You might like to make contact with The Clockworks at West Norwood who have a collection of mainly electrical clocks.
CS
Thanks also to you, Clive
James Nye, thereof is Chair of the AHS, and also heads the EHG
I specifically asked here because there are some ex-telephone people on this forum and I had already drawn blanks elsewhere.
MichaelG.
Just found this.
CLOCKS (taken, with acknowledgement, from the Clock Museum web site)

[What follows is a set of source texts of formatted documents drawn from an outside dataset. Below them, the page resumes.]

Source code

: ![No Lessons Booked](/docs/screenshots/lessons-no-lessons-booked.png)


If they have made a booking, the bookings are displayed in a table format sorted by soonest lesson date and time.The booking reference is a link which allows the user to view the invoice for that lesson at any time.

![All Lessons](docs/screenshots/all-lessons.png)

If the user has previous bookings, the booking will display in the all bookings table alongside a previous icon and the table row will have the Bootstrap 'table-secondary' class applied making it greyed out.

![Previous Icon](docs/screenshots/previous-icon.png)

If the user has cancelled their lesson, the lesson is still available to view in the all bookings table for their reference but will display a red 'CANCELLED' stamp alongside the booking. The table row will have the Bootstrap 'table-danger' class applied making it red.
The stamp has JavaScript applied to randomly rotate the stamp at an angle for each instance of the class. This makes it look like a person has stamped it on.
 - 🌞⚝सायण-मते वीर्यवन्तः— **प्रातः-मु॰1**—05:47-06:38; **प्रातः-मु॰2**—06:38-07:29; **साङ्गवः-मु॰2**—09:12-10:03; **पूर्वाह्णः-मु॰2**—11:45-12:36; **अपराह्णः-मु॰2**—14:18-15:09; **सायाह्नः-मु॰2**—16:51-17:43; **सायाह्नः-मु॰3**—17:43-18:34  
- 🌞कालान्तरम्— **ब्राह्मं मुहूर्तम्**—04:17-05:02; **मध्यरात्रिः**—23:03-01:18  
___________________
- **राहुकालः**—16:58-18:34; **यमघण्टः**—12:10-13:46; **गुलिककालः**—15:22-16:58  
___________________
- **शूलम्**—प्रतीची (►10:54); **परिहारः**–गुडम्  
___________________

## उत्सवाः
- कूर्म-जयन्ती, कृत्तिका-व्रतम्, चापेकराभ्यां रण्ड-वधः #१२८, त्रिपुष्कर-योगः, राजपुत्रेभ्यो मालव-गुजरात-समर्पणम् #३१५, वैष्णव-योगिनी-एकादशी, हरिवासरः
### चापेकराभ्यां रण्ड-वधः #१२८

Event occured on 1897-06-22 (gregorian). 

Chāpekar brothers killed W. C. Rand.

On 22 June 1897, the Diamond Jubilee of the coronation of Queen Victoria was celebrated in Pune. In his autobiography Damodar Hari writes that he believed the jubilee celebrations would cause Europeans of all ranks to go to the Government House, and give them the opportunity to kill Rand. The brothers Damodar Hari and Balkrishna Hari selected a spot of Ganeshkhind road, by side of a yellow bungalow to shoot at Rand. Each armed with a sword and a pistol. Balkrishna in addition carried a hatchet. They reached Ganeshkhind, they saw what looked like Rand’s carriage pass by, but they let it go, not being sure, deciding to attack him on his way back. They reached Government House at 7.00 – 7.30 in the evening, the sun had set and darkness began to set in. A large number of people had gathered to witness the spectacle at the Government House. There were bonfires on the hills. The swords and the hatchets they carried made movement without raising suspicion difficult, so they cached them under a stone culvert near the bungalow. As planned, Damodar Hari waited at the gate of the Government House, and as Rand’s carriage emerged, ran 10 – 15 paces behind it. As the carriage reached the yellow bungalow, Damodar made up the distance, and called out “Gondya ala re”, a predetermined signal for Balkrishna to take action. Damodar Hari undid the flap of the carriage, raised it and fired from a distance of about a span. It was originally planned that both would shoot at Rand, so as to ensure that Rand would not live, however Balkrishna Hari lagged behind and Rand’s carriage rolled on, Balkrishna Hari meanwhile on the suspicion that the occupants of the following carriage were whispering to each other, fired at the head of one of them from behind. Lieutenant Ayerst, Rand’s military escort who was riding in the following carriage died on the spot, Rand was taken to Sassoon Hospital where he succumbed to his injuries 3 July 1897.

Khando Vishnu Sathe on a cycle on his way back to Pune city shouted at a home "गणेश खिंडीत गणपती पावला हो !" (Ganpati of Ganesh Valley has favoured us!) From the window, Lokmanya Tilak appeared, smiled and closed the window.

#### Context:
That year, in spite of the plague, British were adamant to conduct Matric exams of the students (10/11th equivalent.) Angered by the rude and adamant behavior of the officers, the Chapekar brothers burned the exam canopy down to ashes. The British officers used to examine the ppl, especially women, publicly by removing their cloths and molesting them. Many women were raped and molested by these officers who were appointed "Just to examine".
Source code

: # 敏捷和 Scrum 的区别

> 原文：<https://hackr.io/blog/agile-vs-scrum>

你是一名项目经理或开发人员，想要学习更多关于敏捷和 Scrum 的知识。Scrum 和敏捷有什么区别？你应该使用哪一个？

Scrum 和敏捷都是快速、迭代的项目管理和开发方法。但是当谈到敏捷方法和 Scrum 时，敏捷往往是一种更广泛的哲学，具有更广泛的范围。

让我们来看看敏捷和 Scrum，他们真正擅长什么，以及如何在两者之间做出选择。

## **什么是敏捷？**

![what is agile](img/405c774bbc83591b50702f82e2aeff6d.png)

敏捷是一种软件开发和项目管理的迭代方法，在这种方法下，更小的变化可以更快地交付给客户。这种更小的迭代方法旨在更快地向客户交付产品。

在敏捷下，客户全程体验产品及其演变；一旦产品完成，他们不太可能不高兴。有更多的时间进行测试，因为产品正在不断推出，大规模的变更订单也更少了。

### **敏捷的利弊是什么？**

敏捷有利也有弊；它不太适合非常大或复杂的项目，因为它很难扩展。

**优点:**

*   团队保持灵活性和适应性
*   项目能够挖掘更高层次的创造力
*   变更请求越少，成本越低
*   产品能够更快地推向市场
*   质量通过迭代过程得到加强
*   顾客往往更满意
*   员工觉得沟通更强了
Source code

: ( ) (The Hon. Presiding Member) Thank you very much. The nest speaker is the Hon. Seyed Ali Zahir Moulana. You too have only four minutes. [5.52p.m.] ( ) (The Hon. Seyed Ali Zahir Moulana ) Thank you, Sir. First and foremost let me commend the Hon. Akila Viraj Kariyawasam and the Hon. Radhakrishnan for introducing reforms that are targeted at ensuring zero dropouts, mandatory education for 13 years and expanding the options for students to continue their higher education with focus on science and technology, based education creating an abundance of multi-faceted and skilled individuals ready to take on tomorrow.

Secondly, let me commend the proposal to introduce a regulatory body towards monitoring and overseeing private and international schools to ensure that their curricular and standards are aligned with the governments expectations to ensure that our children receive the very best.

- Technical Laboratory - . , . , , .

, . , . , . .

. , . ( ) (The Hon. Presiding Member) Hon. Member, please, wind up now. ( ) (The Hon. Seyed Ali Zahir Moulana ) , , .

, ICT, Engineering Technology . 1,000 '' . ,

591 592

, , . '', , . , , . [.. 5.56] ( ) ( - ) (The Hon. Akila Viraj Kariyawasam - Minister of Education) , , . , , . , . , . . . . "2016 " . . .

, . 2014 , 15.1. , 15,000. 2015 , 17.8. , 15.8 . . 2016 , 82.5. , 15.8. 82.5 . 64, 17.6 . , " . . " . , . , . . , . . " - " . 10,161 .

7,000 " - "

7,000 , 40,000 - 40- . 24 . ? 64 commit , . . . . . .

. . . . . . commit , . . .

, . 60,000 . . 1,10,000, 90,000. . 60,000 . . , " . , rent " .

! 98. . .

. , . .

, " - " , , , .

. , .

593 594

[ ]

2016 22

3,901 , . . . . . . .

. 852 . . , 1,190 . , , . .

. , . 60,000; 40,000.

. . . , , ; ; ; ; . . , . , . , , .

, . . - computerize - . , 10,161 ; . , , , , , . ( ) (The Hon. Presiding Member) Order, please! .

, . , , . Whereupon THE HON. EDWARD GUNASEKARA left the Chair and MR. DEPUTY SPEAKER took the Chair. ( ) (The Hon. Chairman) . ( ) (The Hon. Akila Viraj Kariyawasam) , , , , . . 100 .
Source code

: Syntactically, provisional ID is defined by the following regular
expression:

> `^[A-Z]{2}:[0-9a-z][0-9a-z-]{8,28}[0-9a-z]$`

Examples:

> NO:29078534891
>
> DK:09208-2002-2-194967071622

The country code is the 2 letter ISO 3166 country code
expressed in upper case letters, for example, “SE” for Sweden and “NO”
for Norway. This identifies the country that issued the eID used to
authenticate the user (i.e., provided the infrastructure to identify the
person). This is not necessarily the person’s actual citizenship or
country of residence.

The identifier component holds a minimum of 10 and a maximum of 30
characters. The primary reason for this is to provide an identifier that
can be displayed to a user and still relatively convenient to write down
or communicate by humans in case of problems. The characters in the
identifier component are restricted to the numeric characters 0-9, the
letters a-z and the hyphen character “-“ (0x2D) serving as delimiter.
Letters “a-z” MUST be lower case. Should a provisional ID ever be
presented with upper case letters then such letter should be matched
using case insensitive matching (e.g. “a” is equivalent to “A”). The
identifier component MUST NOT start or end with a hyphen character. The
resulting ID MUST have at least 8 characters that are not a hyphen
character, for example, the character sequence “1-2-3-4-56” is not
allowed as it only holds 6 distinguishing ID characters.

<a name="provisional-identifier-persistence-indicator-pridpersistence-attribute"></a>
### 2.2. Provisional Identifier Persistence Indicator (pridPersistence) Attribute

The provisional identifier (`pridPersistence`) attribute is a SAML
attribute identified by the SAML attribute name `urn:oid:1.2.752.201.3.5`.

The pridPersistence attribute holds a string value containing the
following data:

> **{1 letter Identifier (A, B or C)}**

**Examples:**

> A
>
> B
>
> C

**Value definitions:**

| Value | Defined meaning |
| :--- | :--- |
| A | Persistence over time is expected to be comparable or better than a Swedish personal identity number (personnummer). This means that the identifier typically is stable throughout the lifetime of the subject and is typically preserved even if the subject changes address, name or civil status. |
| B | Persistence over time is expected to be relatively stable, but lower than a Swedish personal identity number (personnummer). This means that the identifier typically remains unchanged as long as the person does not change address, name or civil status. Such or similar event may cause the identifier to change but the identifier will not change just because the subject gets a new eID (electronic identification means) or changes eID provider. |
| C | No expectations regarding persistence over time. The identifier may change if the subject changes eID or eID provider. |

The Telephone Manufacturing Co Ltd used the trademark Temco for their synchronous and other electric master clocks circa 1935. Further information provided by courtesy of James Nye (using in part info from the EHG Technical Paper 43). TMC went public as the Telephone Manufacturing Company (1920) Ltd and The Telephone Manufacturing Company Limited (TMC) was formed in 1924. After a re-organisation of activities as the Telephone Manufacturing Co. 1929 Ltd. By 1929 it had absorbed New Systems Private Telephones Limited, which became a subsidiary company and was later renamed Telephone Rentals Limited. Production of Temco synchronous clocks appears to have started in about 1931 and ended some time after 1952. Around the same time TMC absorbed Prince’s Electrical Clocks Limited. The re-engineered Princeps clock became what we refer to as the Princeps New System. Chronomatic was registered as a trade name in 1935 and frequently appears on the dials of clocks which were also rented out by Telephone Rentals Limited. The mechanism was moved from its low position to the top of the case in the 1950s, and became known as the High Impulse Transmitter, continued in manufacture until the 1970s. Telephone Rentals also installed other manufacturer’s equipment, and latterly traded under the name TR Time Services Limited, disappearing within Mercury Communications in April 1990. During its history, TR acquired Dictograph, another firm that specialised in rentals, mainly of Magneta M36/M37 master clocks. Telephone Rentals and Dictograph [like many other firms in this business] had a deliberate policy of destroying equipment that came back from rental, I am told usually after two contracts, 30 years at most), and there are therefore far fewer surviving examples of what were once amongst the most commonly installed systems. For example, the production rate of Magneta clocks was nearly double the annual total of Gent’s.
TMC had several locations, but one main works was at Park Hall in West Norwood, west of the cemetery. Robson Road runs down the side of the cemetery from Norwood High Street towards the works, and the staff going to work each day down Robson Road referred to it as ‘walking the wall’. Several people who still live in West Norwood worked there or had relatives that did.
Colin Reynolds, formerly of Gents, has also written to tell me: “Gent used to manufacture master clocks, time products and fire alarm products for Telephone Rentals and badge them with their logo. I remember designing a fire alarm equipment for them. They rented out electrical equipment and supplied the service for its maintenance and at Gent we had engineers visit the factory for training.”